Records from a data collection
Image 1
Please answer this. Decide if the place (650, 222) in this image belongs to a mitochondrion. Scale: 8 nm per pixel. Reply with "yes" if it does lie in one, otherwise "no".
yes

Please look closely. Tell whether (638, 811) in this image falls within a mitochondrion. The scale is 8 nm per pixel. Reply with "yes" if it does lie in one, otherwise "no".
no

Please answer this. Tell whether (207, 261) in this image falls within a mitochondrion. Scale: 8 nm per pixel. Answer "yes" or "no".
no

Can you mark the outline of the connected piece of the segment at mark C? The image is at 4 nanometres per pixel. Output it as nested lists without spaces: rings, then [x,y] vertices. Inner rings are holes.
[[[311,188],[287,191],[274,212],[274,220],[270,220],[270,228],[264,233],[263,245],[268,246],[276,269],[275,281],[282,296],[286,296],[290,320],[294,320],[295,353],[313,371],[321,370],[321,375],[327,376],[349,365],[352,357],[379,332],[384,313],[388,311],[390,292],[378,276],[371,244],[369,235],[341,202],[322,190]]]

Directions: The answer should reproduce each entry above in full.

Output for this exercise:
Image 1
Please answer this. Decide if the place (650, 222) in this image belongs to a mitochondrion. Scale: 8 nm per pixel. Reply with "yes" if it does lie in one, otherwise "no".
yes

Please look closely. Tell whether (638, 811) in this image falls within a mitochondrion. The scale is 8 nm per pixel. Reply with "yes" if it does lie in one, otherwise "no".
no

Please answer this. Tell whether (207, 261) in this image falls within a mitochondrion. Scale: 8 nm per pixel. Answer "yes" or "no".
no

Can you mark the outline of the connected piece of the segment at mark C? The image is at 4 nanometres per pixel. Output it as nested lists without spaces: rings, then [x,y] vertices. Inner rings are holes.
[[[311,188],[287,191],[274,212],[274,220],[270,220],[270,228],[264,233],[263,245],[268,246],[276,269],[275,281],[282,296],[286,296],[290,320],[294,320],[295,353],[313,371],[321,370],[321,375],[327,376],[349,365],[352,357],[379,332],[384,313],[388,311],[390,292],[378,276],[371,244],[369,235],[341,202],[322,190]]]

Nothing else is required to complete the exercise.